What you need to do: Write out every record below exactly, leaving the pictures out.

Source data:

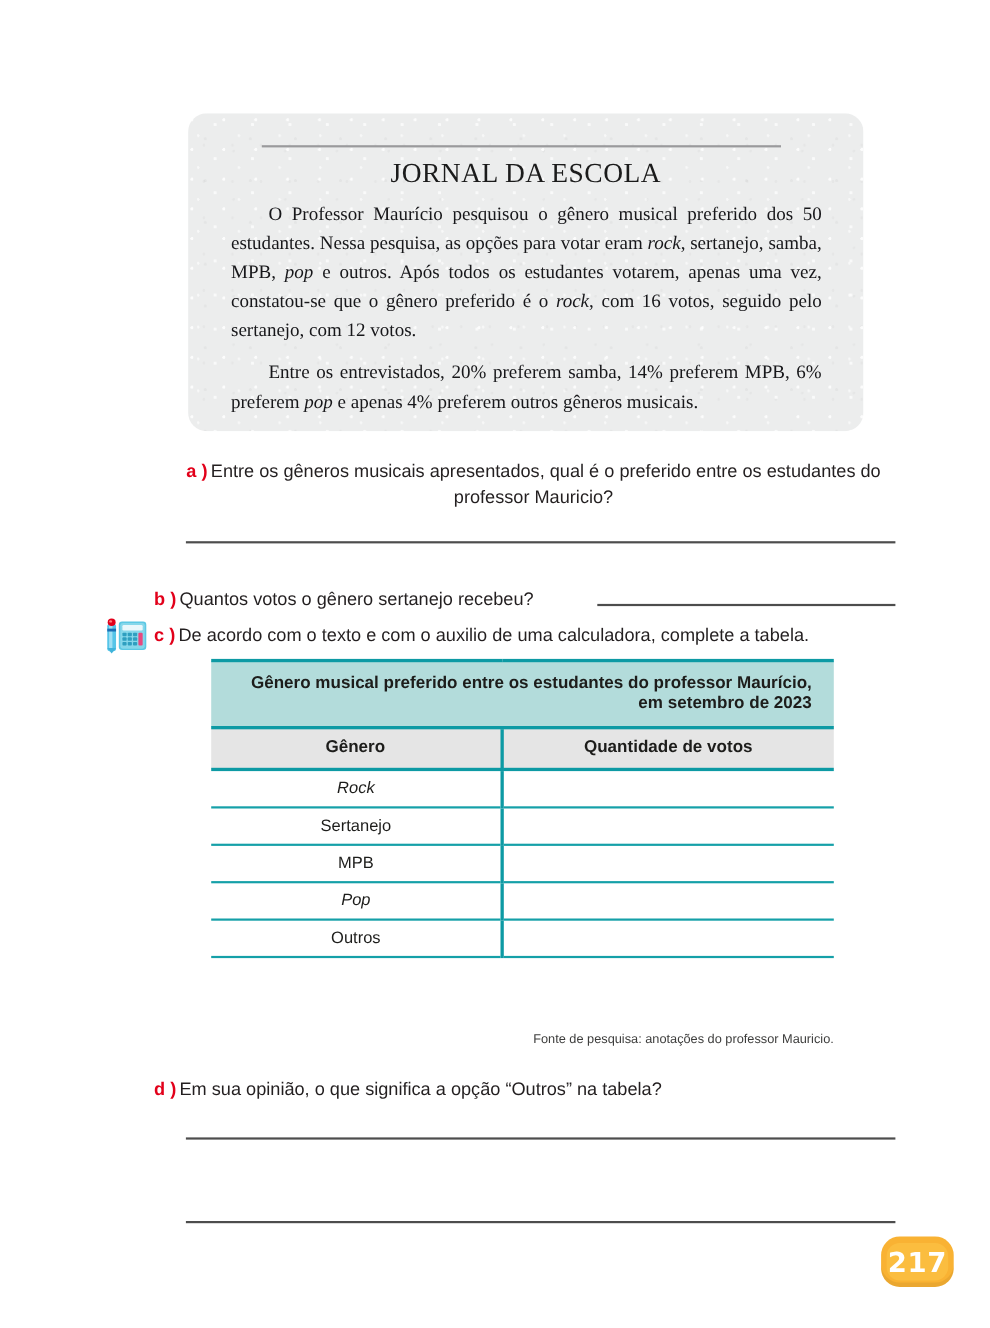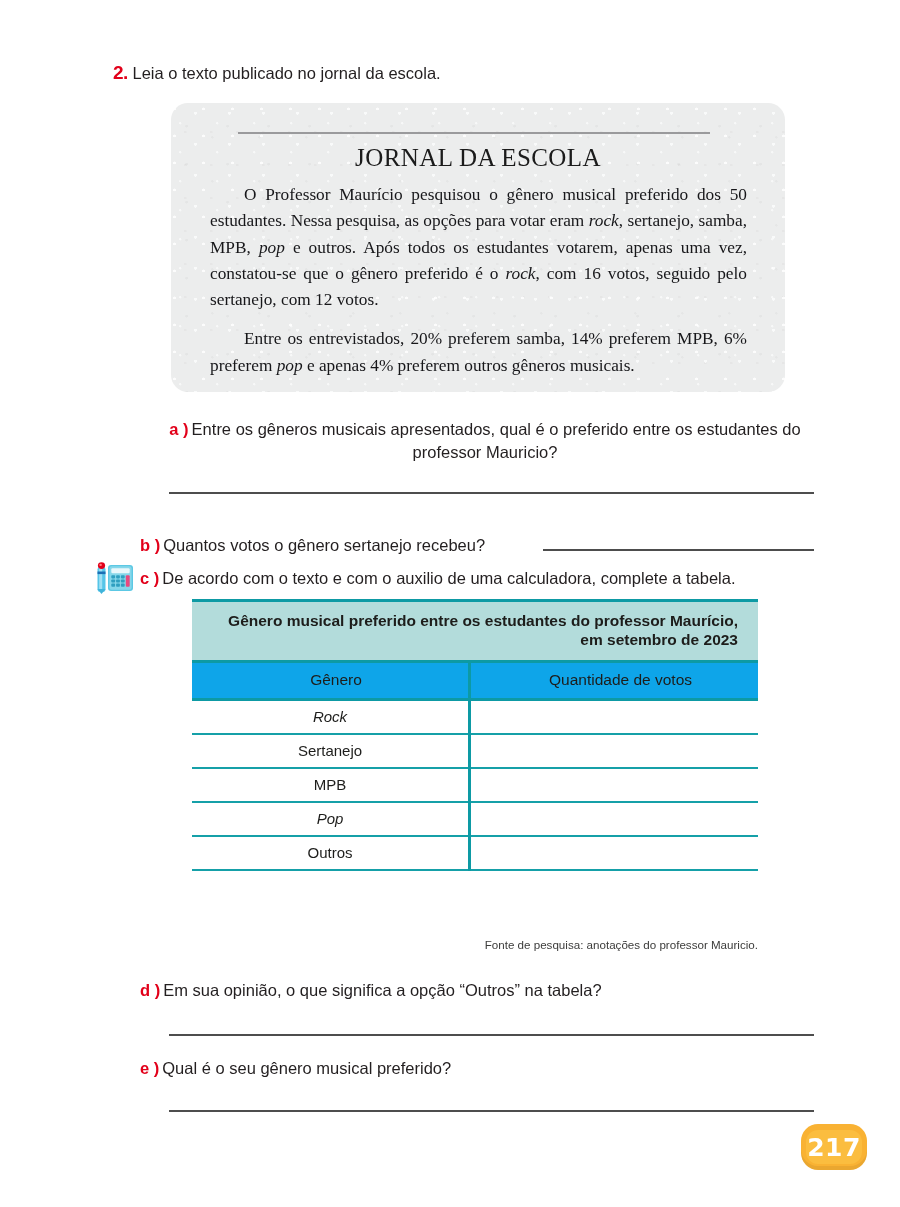--- a/index.html
+++ b/index.html
@@ -142,26 +142,26 @@
     text-align: right;
     font-weight: bold;
     font-size: 15.5px;
     line-height: 1.25;
     color: #1d1d1b;
     padding: 9px 20px 10px 20px;
     border-top: 3px solid #0d9aa4;
     border-bottom: 3px solid #0d9aa4;
   }
   .tbl .head-cell {
-    background: #0ea5e9;
+    background: #e5e5e5;
     text-align: center;
-    font-weight: normal;
+    font-weight: bold;
     font-size: 15.5px;
     color: #1d1d1b;
-    padding: 8px 6px 9px 18px;
+    padding: 8px 6px 9px 5px;
     border-bottom: 3px solid #0d9aa4;
   }
   .tbl .head-cell.c1 { border-right: 3px solid #0d9aa4; width: 252px; }
   .tbl .body-cell {
     height: 32px;
     text-align: center;
     font-size: 15px;
     color: #1d1d1b;
     border-bottom: 2px solid #15a0a8;
     background: #ffffff;
@@ -211,24 +211,20 @@
     font-size: 25px;
     letter-spacing: 0.5px;
     font-family: "DejaVu Sans", sans-serif;
   }
 </style>
 </head>
 <body>
 
 <div class="page">
 
-  <div class="ex-heading">
-    <span class="ex-num">2.</span>
-    <span>Leia o texto publicado no jornal da escola.</span>
-  </div>
 
   <div class="news-card">
     <div class="news-rule"></div>
     <div class="news-title">JORNAL DA ESCOLA</div>
     <div class="news-body">
       <p><span>O Professor Maurício pesquisou o gênero musical preferido dos 50 estudantes. Nessa pesquisa, as opções para votar eram </span><i>rock</i><span>, sertanejo, samba, MPB, </span><i>pop</i><span> e outros. Após todos os estudantes votarem, apenas uma vez, constatou-se que o gênero preferido é o </span><i>rock</i><span>, com 16 votos, seguido pelo sertanejo, com 12 votos.</span></p>
       <p><span>Entre os entrevistados, 20% preferem samba, 14% preferem MPB, 6% preferem </span><i>pop</i><span> e apenas 4% preferem outros gêneros musicais.</span></p>
     </div>
   </div>
 
@@ -310,23 +306,20 @@
     </tbody>
   </table>
 
   <div class="table-source">Fonte de pesquisa: anotações do professor Mauricio.</div>
 
   <div class="q" style="left:140px; top:979px; width:700px;">
     <span class="q-letter">d )</span><span class="q-text">Em sua opinião, o que significa a opção “Outros” na tabela?</span>
   </div>
   <div class="answer-line" style="left:169px; top:1034px; width:645px;"></div>
 
-  <div class="q" style="left:140px; top:1057px; width:700px;">
-    <span class="q-letter">e )</span><span class="q-text">Qual é o seu gênero musical preferido?</span>
-  </div>
   <div class="answer-line" style="left:169px; top:1110px; width:645px;"></div>
 
   <div class="page-badge">
     <div class="inner">
       <span>217</span>
     </div>
   </div>
 
 </div>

Answer to this exercise:
--- a/index.html
+++ b/index.html
@@ -142,26 +142,26 @@
     text-align: right;
     font-weight: bold;
     font-size: 15.5px;
     line-height: 1.25;
     color: #1d1d1b;
     padding: 9px 20px 10px 20px;
     border-top: 3px solid #0d9aa4;
     border-bottom: 3px solid #0d9aa4;
   }
   .tbl .head-cell {
-    background: #0ea5e9;
+    background: #e5e5e5;
     text-align: center;
-    font-weight: normal;
+    font-weight: bold;
     font-size: 15.5px;
     color: #1d1d1b;
-    padding: 8px 6px 9px 18px;
+    padding: 8px 6px 9px 5px;
     border-bottom: 3px solid #0d9aa4;
   }
   .tbl .head-cell.c1 { border-right: 3px solid #0d9aa4; width: 252px; }
   .tbl .body-cell {
     height: 32px;
     text-align: center;
     font-size: 15px;
     color: #1d1d1b;
     border-bottom: 2px solid #15a0a8;
     background: #ffffff;
@@ -211,24 +211,20 @@
     font-size: 25px;
     letter-spacing: 0.5px;
     font-family: "DejaVu Sans", sans-serif;
   }
 </style>
 </head>
 <body>
 
 <div class="page">
 
-  <div class="ex-heading">
-    <span class="ex-num">2.</span>
-    <span>Leia o texto publicado no jornal da escola.</span>
-  </div>
 
   <div class="news-card">
     <div class="news-rule"></div>
     <div class="news-title">JORNAL DA ESCOLA</div>
     <div class="news-body">
       <p><span>O Professor Maurício pesquisou o gênero musical preferido dos 50 estudantes. Nessa pesquisa, as opções para votar eram </span><i>rock</i><span>, sertanejo, samba, MPB, </span><i>pop</i><span> e outros. Após todos os estudantes votarem, apenas uma vez, constatou-se que o gênero preferido é o </span><i>rock</i><span>, com 16 votos, seguido pelo sertanejo, com 12 votos.</span></p>
       <p><span>Entre os entrevistados, 20% preferem samba, 14% preferem MPB, 6% preferem </span><i>pop</i><span> e apenas 4% preferem outros gêneros musicais.</span></p>
     </div>
   </div>
 
@@ -310,23 +306,20 @@
     </tbody>
   </table>
 
   <div class="table-source">Fonte de pesquisa: anotações do professor Mauricio.</div>
 
   <div class="q" style="left:140px; top:979px; width:700px;">
     <span class="q-letter">d )</span><span class="q-text">Em sua opinião, o que significa a opção “Outros” na tabela?</span>
   </div>
   <div class="answer-line" style="left:169px; top:1034px; width:645px;"></div>
 
-  <div class="q" style="left:140px; top:1057px; width:700px;">
-    <span class="q-letter">e )</span><span class="q-text">Qual é o seu gênero musical preferido?</span>
-  </div>
   <div class="answer-line" style="left:169px; top:1110px; width:645px;"></div>
 
   <div class="page-badge">
     <div class="inner">
       <span>217</span>
     </div>
   </div>
 
 </div>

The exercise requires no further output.